ÜBUNGSTEXT:
○ ○ ○

Das anregende Dokumentar-Theater “Cityswap“ führt seine Besucher im Rahmen des Festivals “150% Hamburg“ in fremde Wohnungen.

Hamburg. St. Pauli. Hier lebt der Fotograf Jens Beekmann. 14 Teilnehmer des Theaterparcours "Cityswap" der freien Formation Die Azubis hocken in seinem Wohnzimmer. Den Hausherrn bekommen sie zunächst nur auf einer Leinwand zu sehen. Ausladenden Schrittes bahnt er sich seinen Weg vom Supermarkt über den erhitzten Kiez. Vorbei an röhrenden Harley-Fahrern, alkoholseligen Junggesellenabschieden und noch trunkeneren Fanmeilenbesuchern.

Plötzlich steht er in der Tür. Bietet Bier an. Bald sprudelt es aus ihm heraus. Wie wohnlich St. Pauli doch unter der Woche sei, wie der Kiez sein Gesicht verliere vor lauter Touristen, hässlichen Glaspalästen samt ihren betuchten Bewohnern. Den soziologischen Wandel beklagt auch die Tochter eines früheren Bernstorffstraßenfest-Organisators, der angesichts zunehmender Kommerzialisierung das Handtuch warf. Vor den in ihrer Studentenbude drängelnden Besuchern kramt sie Erinnerungsstücke hervor und stimmt das alte St.-Pauli-Lied "Freibeuter Freifahrt" an.

○ ○ ○

ARBEITSAUFTRÄGE:
1 - Entscheiden Sie, ob die folgenden Aussagen mit dem Text über „Cityswap“ übereinstimmen: (a) Die Teilnehmer sehen den Hausherrn zunächst nur auf einer Leinwand. (b) Jens Beekmann ist von Beruf Schauspieler. (c) Am Theaterparcours nehmen 20 Personen teil. Antworten Sie jeweils mit Ja oder Nein und zitieren Sie die entscheidenden Worte des Textes wörtlich.
2 - Geben Sie den Abschnitt des Textes über „Cityswap“ von „Das anregende Dokumentar-Theater“ bis einschließlich „noch trunkeneren Fanmeilenbesuchern.“ wortgetreu wieder.
Die anschließenden Daten stammen aus einer anderen Quelle als der Text.

[Gespeicherte Einträge]
○ ○ ○

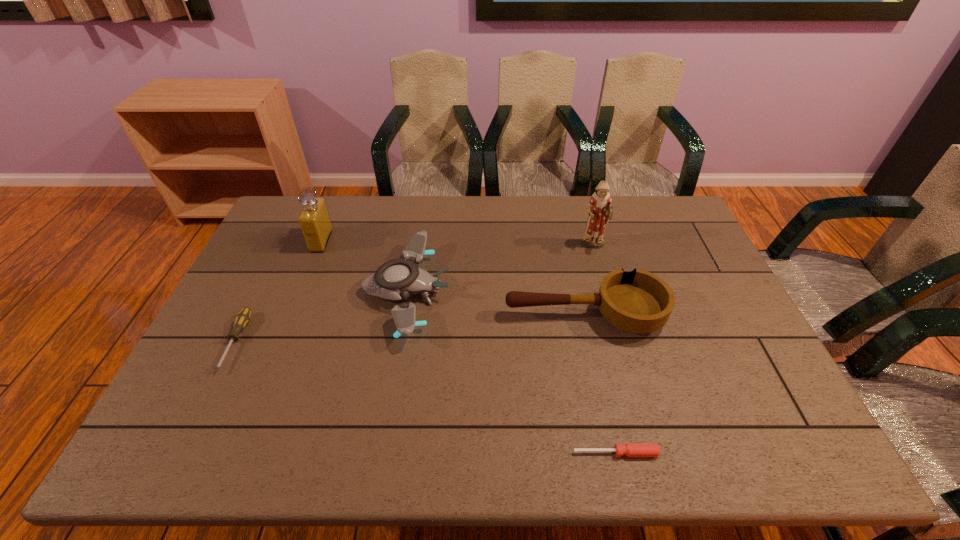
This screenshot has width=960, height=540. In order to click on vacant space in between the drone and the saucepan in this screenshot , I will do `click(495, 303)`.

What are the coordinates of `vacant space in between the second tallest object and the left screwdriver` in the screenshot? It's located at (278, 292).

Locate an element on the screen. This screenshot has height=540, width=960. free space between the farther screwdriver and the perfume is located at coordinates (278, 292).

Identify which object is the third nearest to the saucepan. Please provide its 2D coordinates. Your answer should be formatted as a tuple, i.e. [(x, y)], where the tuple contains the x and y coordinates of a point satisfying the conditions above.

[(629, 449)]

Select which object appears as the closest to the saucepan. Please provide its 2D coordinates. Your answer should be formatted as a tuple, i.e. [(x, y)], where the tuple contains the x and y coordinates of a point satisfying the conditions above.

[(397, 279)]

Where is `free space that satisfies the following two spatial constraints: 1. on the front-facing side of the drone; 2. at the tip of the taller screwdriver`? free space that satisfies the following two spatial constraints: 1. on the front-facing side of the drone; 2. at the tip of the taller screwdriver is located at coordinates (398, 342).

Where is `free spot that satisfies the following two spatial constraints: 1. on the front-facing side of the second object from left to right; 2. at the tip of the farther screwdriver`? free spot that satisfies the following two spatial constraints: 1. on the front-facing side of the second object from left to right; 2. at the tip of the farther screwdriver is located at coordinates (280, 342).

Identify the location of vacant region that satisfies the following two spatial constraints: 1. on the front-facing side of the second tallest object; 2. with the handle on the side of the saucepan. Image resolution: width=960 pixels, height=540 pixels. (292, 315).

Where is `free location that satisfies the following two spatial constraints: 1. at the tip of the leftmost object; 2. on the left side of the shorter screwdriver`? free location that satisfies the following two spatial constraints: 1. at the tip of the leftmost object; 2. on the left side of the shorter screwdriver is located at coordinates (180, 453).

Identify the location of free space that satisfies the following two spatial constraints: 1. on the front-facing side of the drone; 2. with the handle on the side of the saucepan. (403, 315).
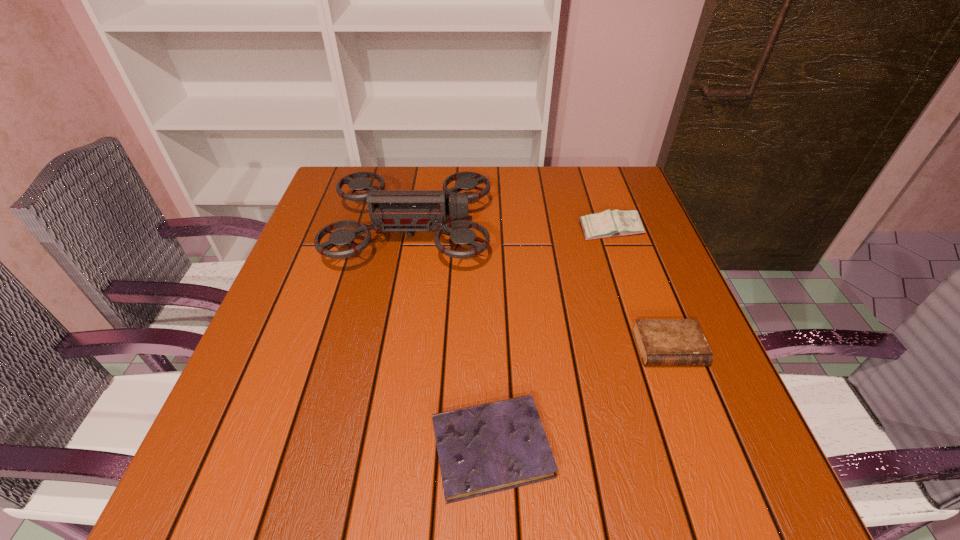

○ ○ ○

LÖSUNGEN:
1 -
(a) Ja: „Den Hausherrn bekommen sie zunächst nur auf einer Leinwand zu sehen.“
(b) Nein: „Hier lebt der Fotograf Jens Beekmann.“
(c) Nein: „14 Teilnehmer des Theaterparcours“

2 -
Das anregende Dokumentar-Theater “Cityswap“ führt seine Besucher im Rahmen des Festivals “150% Hamburg“ in fremde Wohnungen.

Hamburg. St. Pauli. Hier lebt der Fotograf Jens Beekmann. 14 Teilnehmer des Theaterparcours "Cityswap" der freien Formation Die Azubis hocken in seinem Wohnzimmer. Den Hausherrn bekommen sie zunächst nur auf einer Leinwand zu sehen. Ausladenden Schrittes bahnt er sich seinen Weg vom Supermarkt über den erhitzten Kiez. Vorbei an röhrenden Harley-Fahrern, alkoholseligen Junggesellenabschieden und noch trunkeneren Fanmeilenbesuchern.